» **BRIEF**: Your copy should hold every record verbatim and none of the pictures.

==========

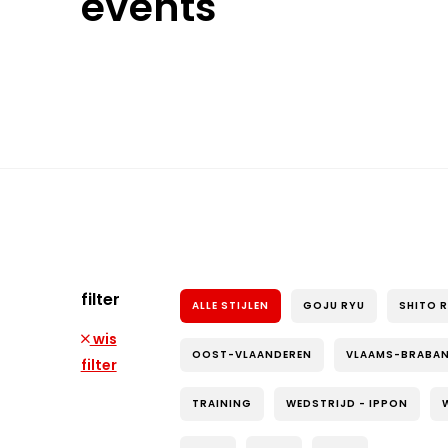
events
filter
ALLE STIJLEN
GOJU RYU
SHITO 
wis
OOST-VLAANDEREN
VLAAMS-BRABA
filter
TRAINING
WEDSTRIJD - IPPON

==========

» **EXERCISE SOLUTION**:
events
filter
ALLE STIJLEN
GOJU RYU
SHITO 
wis
OOST-VLAANDEREN
VLAAMS-BRABA
filter
TRAINING
WEDSTRIJD - IPPON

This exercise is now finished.